Please report, in full, each line of the listing below that contains the string "personal". Case counts.

____ Given data

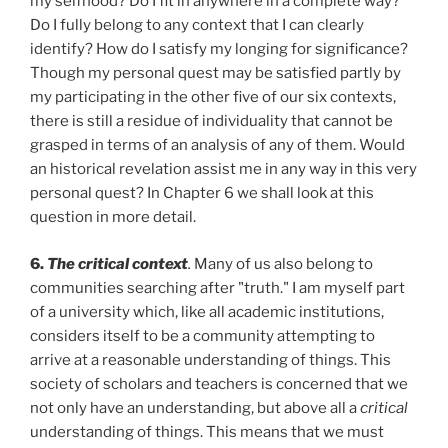
my selfhood? Do I fit in anywhere in a complete way?
Do I fully belong to any context that I can clearly
identify? How do I satisfy my longing for significance?
Though my personal quest may be satisfied partly by
my participating in the other five of our six contexts,
there is still a residue of individuality that cannot be
grasped in terms of an analysis of any of them. Would
an historical revelation assist me in any way in this very
personal quest? In Chapter 6 we shall look at this
question in more detail.
6.
The critical context
.
Many of us also belong to
communities searching after "truth." I am myself part
of a university which, like all academic institutions,
considers itself to be a community attempting to
arrive at a reasonable understanding of things. This
society of scholars and teachers is concerned that we
not only have an understanding, but above all a
critical
understanding of things. This means that we must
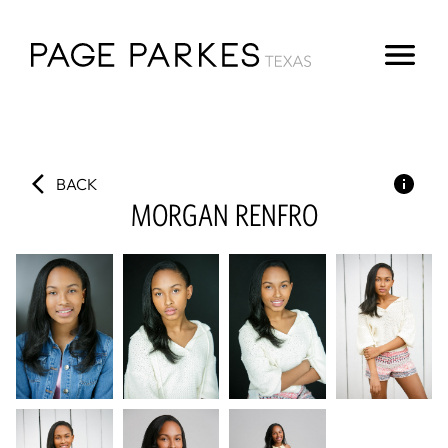
BACK
MORGAN
RENFRO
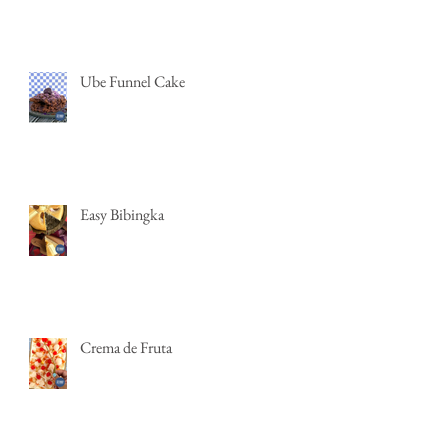
Ube Funnel Cake
Easy Bibingka
Crema de Fruta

________

Answer for this exercise:
Though my personal quest may be satisfied partly by
personal quest? In Chapter 6 we shall look at this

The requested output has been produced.